Pour l'autre tripot, qui a condamné l'Ingénu à ne plus paraître, je ne vous en parle point; mais quand je dis qu'il y a des Welches dans le monde, vous m'avouerez que j'ai raison.

Mille tendres respects à la convalescente.

XII.

A M. DAMILAVILLE.

28 septembre.

Je reçois, mon cher ami, votre lettre du 21. Je vous assure que vous m'aviez donné bien des inquiétudes. Prenez bien des fondans, et vivez pour l'intérêt de la raison et de la vérité.

Vous ne me disiez pas que monsieur et madame de Beaumont avaient gagné pleinement leur cause. Il est juste, après tout, que le défenseur des Calas et des Sirven prospère. Je me flatte que le procès des Sirven sera rapporté.

J'ai lu les pièces relatives. Les Riballier et les Cogé devraient mourir de honte, s'ils n'avaient pas toute honte bue.

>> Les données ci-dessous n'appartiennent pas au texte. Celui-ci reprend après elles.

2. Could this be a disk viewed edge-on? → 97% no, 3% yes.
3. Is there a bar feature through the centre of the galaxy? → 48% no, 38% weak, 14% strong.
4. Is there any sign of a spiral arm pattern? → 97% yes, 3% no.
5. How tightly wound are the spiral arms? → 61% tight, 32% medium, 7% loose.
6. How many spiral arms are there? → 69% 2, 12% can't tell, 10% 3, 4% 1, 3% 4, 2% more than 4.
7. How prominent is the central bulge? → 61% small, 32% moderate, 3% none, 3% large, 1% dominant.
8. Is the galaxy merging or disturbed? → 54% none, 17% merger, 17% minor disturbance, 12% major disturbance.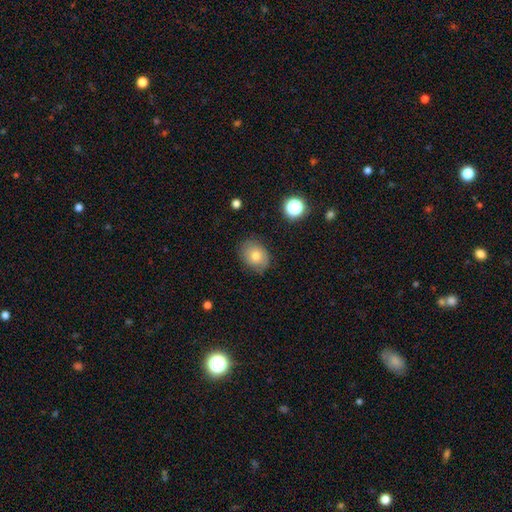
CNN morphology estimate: A smooth galaxy with no disk features (63%) that is in between round and cigar-shaped (54%).

Vote fractions:
- Smooth or featured? smooth: 63% / featured or disk: 26% / star or artifact: 11%
- How rounded? in between: 54% / round: 45% / cigar-shaped: 1%
- Merging? none: 75% / minor disturbance: 19% / major disturbance: 5% / merger: 1%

Je ne sais qui m'a envoyé le Tableau philosophique du genre humain, depuis le commencement du monde jusqu'à Constantin. Je crois en deviner l'auteur; mais je me donnerai bien de garde de le nommer jamais. Je suis fàché de voir qu'un homme si respectueux envers la Divinité, et qui étale partout des sentimens si vertueux et si honnêtes, attaque si cruellement les mystères sacrés de la religion chrétienne. Mais il est à craindre que les

Riballier et les Cogé ne lui fassent plus de tort par leur conduite infame et par toutes leurs calomnies, qu'elle ne peut recevoir d'atteintes des Bolingbroke, des Woolston, des Spinosa, des Boulainvilliers, des Maillet, des Meslier, des Fréret, des Boulanger, des La Méttrie, etc. etc. etc.

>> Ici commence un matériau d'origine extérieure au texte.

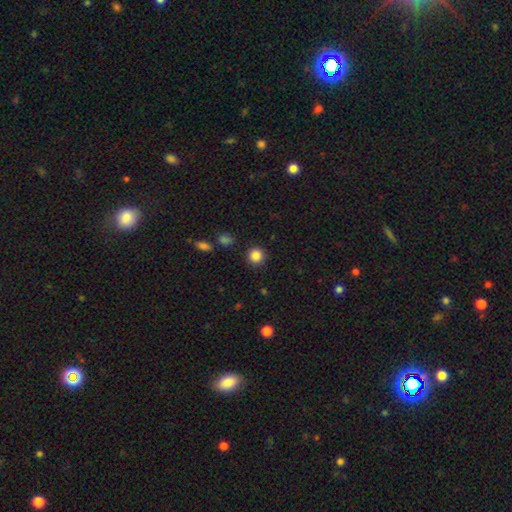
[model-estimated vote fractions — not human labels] smooth-or-featured: smooth: 86% | star or artifact: 11% | featured or disk: 4%
  how-rounded: round: 93% | in between: 6% | cigar-shaped: 1%
  merging: none: 91% | minor disturbance: 6% | major disturbance: 2% | merger: 2%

Je présume que vous avez reçu actuellement le brimborion que je vous ai envoyé pour l'enchanteur Merlin. Je lui donne cette pièce que j'ai brochée en cinq jours*, à condition qu'il n'aura nul privilége. Je n'ai pas osé faire paraître Henri IV dans la pièce; elle n'en a pas moins fait plaisir à tous nos officiers et à tout notre petit pays, à qui la mémoire de Henri IV est si chère. Songez à votre santé; la mienne est déplorable.

XIII.

A M. COLLINI.

A Ferney, 28 septembre.

Mon cher ami, votre Dissertation sur le cartel offert par l'électeur palatin au vicomte de Turenne m'arrivera fort à propos. On a déja entamé une nouvelle édition du Siècle de Louis XIV. Je profiterai de votre pyrrhonisme, pour peu que je le trouve fondé; car vous savez que je l'aime et que je me défie des anecdotes répétées par mille historiens. Il est vrai que vous êtes obligé d'avoir prodigieusement raison; car vous avez contre vous l'Histoire de Turenne par Ramsay, le président Hénault, et tous les mémoires du temps.

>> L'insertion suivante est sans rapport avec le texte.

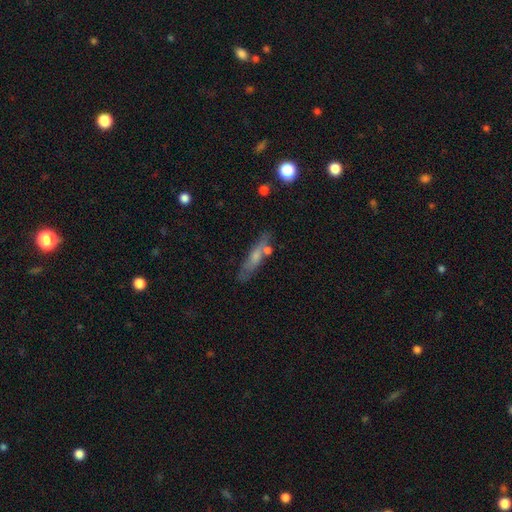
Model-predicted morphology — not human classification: Smooth or featured? Predicted: smooth (p=0.53). How rounded? Predicted: cigar-shaped (p=0.75). Merging? Predicted: none (p=0.65).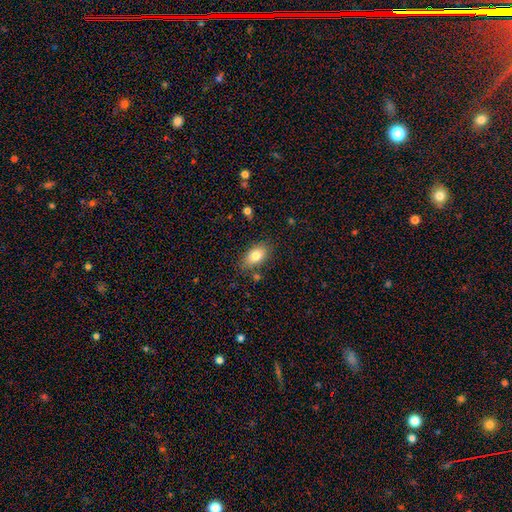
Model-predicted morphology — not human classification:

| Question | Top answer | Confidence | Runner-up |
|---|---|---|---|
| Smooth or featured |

Ayez la bonté de m'envoyer sur-le-champ votre ouvrage. Voici comment on peut s'y prendre. Vous n'auriez qu'à l'envoyer à Lyon, tout ouvert, à M. Tabareau, * Charlot, ou la Comtesse de Givri.

directeur des postes, avec un petit mot de lettre. Vous auriez la bonté de lui écrire que, sachant qu'il lit beaucoup et qu'il se forme une bibliothèque, vous lui envoyez votre ouvrage comme à un bon juge et à mon ami; que vous le priez de me le prêter après l'avoir lu, en attendant que je puisse en avoir un exemplaire à ma disposition.

Voilà, mon cher ami, les expédiens auxquels les impôts horribles mis sur les lettres me forcent d'avoir recours. Si, pour plus de sûreté, pendant que vous enverrez ce paquet par la poste à M. Tabareau, à Lyon, vous voulez m'en envoyer un autre par les chariots qui vont à Schaffhausen et dans le reste de la Suisse, il n'y a qu'à adresser ce paquet à mon nom à Genève, je vous serai très obligé. Comptez que j'ai la plus grande impatience de lire votre dissertation.

Mettez-moi aux pieds de LL. AA. EE. Si je pouvais me tenir sur les miens, je serais allé à Schwetzingen, tout vieux et tout malade que je suis; mais il y a trois ans que je ne suis sorti de chez moi.

Madame Denis ne cesse de donner des fêtes, et moi je reste dans mon lit : je dicte, ne pouvant écrire; mais ce que je dicte de plus vrai, c'est que je vous aime de

tout mon cœur.

XIV.

A M. LE COMTE D'ARGENTAL.

30 septembre.

Je ne comprends pas, mon cher ange, ni votre lettre ni vous. J'ai suivi de point en point la distribution que Lekain m'avait indiquée; comme, par exemple, de donner Alzire à mademoiselle Durancv, et Zaïre à mademoiselle Dubois, etc.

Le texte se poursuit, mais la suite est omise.